— START OF INFORMATION SHOWN —
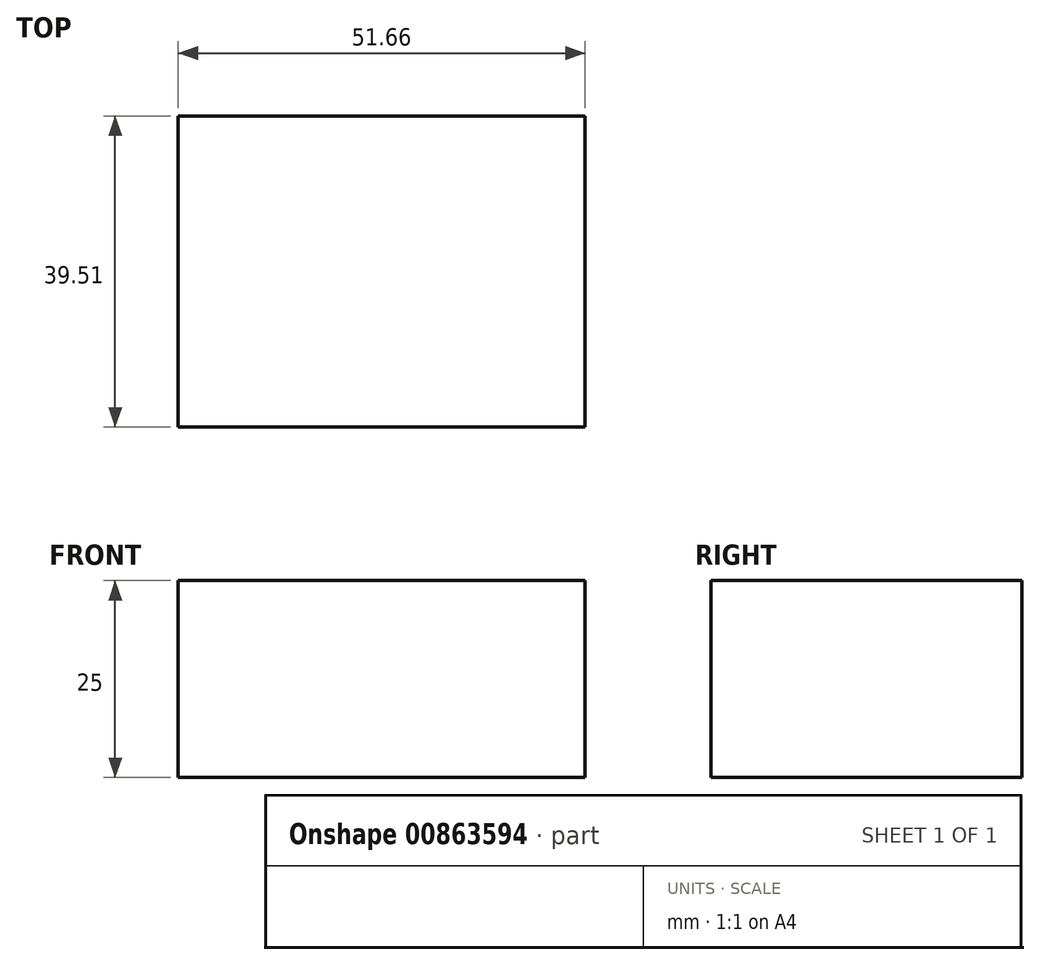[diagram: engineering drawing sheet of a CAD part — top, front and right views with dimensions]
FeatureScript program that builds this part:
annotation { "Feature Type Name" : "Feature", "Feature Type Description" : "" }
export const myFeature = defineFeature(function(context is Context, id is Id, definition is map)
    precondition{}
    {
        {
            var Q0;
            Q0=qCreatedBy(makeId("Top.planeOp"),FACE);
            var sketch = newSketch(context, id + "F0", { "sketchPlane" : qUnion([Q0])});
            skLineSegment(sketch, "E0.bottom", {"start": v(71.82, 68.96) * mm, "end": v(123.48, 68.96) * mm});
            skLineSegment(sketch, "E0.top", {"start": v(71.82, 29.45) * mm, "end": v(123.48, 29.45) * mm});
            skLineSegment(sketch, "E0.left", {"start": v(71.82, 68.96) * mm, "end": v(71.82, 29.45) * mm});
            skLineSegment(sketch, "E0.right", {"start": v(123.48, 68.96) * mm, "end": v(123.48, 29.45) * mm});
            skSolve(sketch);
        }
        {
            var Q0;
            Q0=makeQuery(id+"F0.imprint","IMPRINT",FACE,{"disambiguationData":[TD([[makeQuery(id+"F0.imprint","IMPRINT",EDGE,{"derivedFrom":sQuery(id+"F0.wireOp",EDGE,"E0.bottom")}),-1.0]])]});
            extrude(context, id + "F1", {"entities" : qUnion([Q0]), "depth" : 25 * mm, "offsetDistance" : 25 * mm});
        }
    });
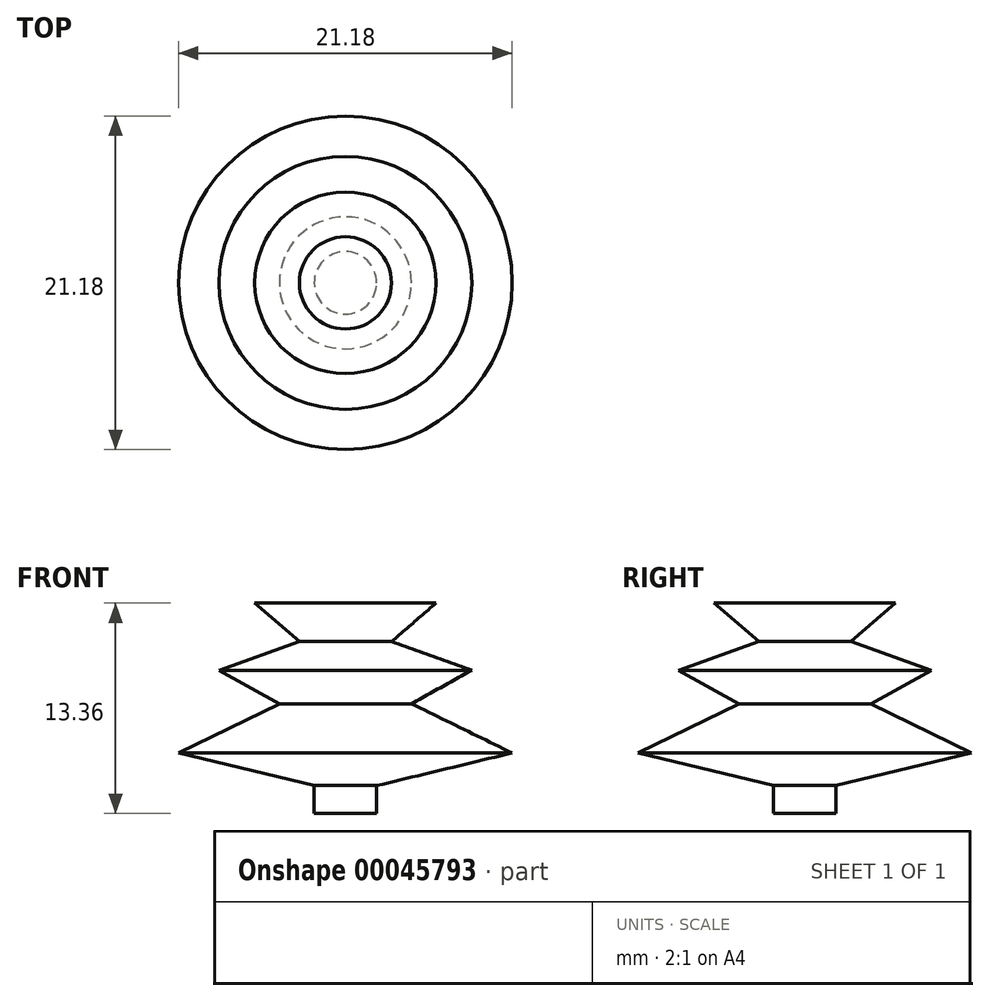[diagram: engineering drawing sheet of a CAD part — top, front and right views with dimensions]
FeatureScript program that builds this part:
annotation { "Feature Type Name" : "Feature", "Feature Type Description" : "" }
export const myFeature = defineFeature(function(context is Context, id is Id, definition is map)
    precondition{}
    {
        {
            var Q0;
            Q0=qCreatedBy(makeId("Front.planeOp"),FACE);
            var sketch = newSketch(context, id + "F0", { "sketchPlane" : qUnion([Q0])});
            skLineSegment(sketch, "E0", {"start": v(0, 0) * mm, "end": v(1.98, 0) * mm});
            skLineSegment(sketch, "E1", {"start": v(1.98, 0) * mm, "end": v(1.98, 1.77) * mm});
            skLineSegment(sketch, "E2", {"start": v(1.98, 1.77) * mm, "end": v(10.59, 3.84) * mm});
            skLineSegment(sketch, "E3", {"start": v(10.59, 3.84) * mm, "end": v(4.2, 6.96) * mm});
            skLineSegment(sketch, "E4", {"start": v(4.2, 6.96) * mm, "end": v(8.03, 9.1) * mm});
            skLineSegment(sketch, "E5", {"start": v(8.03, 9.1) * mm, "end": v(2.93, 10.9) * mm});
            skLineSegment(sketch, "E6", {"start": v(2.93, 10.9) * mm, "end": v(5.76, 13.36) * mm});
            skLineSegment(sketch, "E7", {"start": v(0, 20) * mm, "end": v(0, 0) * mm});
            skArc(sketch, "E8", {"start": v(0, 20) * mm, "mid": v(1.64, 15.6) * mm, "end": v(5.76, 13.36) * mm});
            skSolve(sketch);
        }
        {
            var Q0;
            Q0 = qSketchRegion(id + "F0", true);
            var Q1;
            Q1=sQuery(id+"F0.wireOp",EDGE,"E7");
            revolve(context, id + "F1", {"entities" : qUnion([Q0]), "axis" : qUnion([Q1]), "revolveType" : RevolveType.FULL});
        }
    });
— END OF INFORMATION SHOWN —
SET EXERCISE:
Identify every line in the items above that contains the string "planeOp", treating uppercase and lowercase as different, and copy each of those lines in full.

FULL SOLUTION:
            Q0=qCreatedBy(makeId("Top.planeOp"),FACE);
            Q0=qCreatedBy(makeId("Front.planeOp"),FACE);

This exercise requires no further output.